# Off-Topic Discussion > The Lounge > Tech Talk >  >  What would happen, if I put my Hard Drive that has Windows 7, onto an older computer?

## Jorge

Ok guys here's the lay down.


I had a computer that broke. I pulled out the hard drive. (keep that in mind)


*Now* my mom's laptop is a Toshiba Satellite A105 with:

_________________________________________________

OS Name	Microsoft Windows XP Home Edition
Version	5.1.2600 Service Pack 3 Build 2600
Ram: I think is about 2 Gigs
Hard Drive is about 111 gigs

_________________________________________________



Now, the hard drive that was on my old computer has *windows 7 OS* on it, what would happen if I put that hard drive into my moms old computer with only 2 Gigs of ram? Is it not safe to do that?

----------


## Marvo

Windows Vista had a security measure that would stop the OS from working, if significant hardware parts got changed out. I'm not sure if Windows 7 has the same though.

----------


## CXIV

Nothing would happen. It would work just the same. The OS has nothing to do with the computer make, but rather the hard-drive itself. Your real problem is finding the right adapters.

----------


## Alric

At first I was going to reply just like CXIV did without even thinking about it. Which is apparently a mistake, because windows 7 has some pretty high requirements to run. Apparently you need 1 or 2 gigs of ram to run it, depending on if you are using 32 or 64 bit. Compared to Xp which only required 128 megabytes of ram. However, you meet that requirement, so it shouldn't be an issue.

As for it being safe, your not going to cause any damage to anything by putting it in. Worse case scenario is that the computer just wont start. So if you feel comfortable taking them apart, go ahead and give it a try.

----------


## Clyde Machine

> At first I was going to reply just like CXIV did without even thinking about it.



 ::D:  Lol.


Give it a shot and tell us what happens, but my prediction is that it'll throw errors right out of the BIOS. I've never tried this before, but I find it reasonable to predict that your experience will not be identical to that of your old computer. The hardware has changed significantly, and unless you give us details on the make and model of the motherboards, graphics cards, etc. of both machines, we can't tell you much beyond that.

----------


## Replicon

Yeah, I'd be shocked if MS hadn't done something to prevent you from doing that. I think part of their registration process includes looking at hardware serial numbers or somesuch.
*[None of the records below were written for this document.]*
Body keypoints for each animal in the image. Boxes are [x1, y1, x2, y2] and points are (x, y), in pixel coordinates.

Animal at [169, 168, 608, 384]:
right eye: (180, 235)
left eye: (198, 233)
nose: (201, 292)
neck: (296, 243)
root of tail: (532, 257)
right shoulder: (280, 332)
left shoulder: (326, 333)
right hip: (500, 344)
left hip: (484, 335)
Not sure what they do, cause they DO need to support people upgrading their hardware.

This is an interesting question: They want to ensure that you can only install it on one computer, but how much upgrading/changing is needed for that computer to be considered "not the same computer"? I mean, I could replace a fried motherboard and a broken hard drive, and I'd expect it to still work when I re-install on the replacement parts...
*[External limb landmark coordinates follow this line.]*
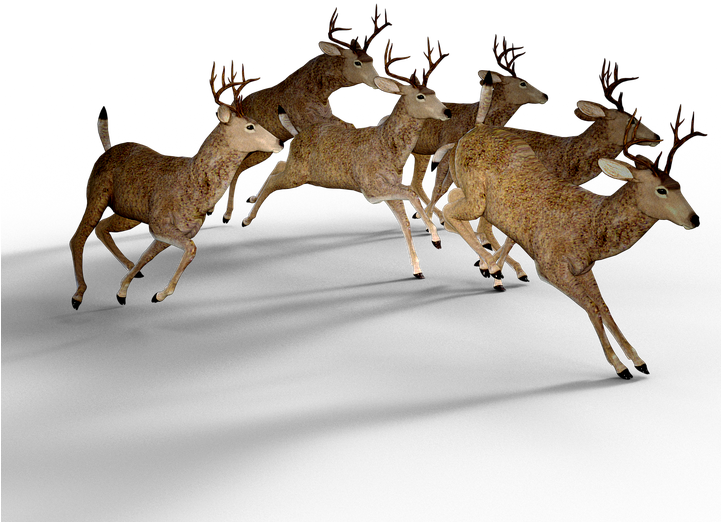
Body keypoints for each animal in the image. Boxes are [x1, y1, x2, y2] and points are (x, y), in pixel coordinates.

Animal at [69, 62, 283, 302]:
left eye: (255, 122)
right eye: (250, 127)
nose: (278, 142)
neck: (195, 189)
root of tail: (106, 152)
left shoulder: (174, 229)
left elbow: (147, 254)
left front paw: (124, 286)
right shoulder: (158, 222)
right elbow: (190, 249)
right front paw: (163, 292)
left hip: (129, 213)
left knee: (102, 227)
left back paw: (126, 264)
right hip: (97, 193)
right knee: (78, 236)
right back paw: (79, 290)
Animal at [222, 8, 386, 220]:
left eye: (371, 59)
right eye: (357, 62)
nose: (378, 81)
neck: (318, 93)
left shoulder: (327, 120)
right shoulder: (308, 124)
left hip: (263, 150)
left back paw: (251, 199)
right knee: (238, 168)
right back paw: (229, 211)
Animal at [242, 40, 452, 278]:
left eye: (434, 91)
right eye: (420, 96)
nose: (447, 112)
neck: (390, 151)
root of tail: (297, 135)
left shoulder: (390, 189)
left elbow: (405, 222)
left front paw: (418, 266)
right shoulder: (370, 188)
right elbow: (410, 193)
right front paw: (434, 233)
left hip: (298, 169)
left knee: (278, 165)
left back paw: (252, 200)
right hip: (298, 174)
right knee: (273, 180)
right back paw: (248, 217)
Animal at [440, 73, 699, 373]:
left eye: (679, 185)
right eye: (661, 190)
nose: (693, 217)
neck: (591, 226)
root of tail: (477, 128)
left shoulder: (584, 268)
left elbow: (604, 307)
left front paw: (634, 356)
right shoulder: (550, 266)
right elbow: (591, 307)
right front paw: (617, 362)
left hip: (475, 195)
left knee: (454, 206)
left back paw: (492, 262)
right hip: (476, 197)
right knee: (449, 210)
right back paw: (491, 264)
Assuming it does manage to run, I'd say it would crawl pretty horribly.

----------


## Clyde Machine

Jorge: Can you get us more specs on both machines?

Replicon: I doubt that it would crawl unless the new processor was less than 1GHz - at worst (assuming it does boot and let you into the OS at all), it would require a whole slew of drivers to be installed - and if 7 handles missing drivers anything like Vista did for me, it'll throw a sizable list at you of those missing drivers.

----------


## Aphius

As my understanding of Windows goes you may be able to swap it but you'll then have to run a repair installation to update the drivers etc. I haven't tried it with Win 7 though.

----------


## ninja9578

Win 7 x86 or Win 7 x64?  One might work fine, the other won't boot

----------


## Clyde Machine

Ooh, didn't consider the x86/x64 difference.... 'Course, he's basically abandoned us right when we were all about to learn something new and cool about computers, so....

----------


## Alric

I switched hard drives in computers before. They were computers built like 5 or 6 years apart from each other, but it worked fine. Though for some reason windows started to think that it was a counterfeit version of windows instead of a real version after I did that. That was on windows xp though.

----------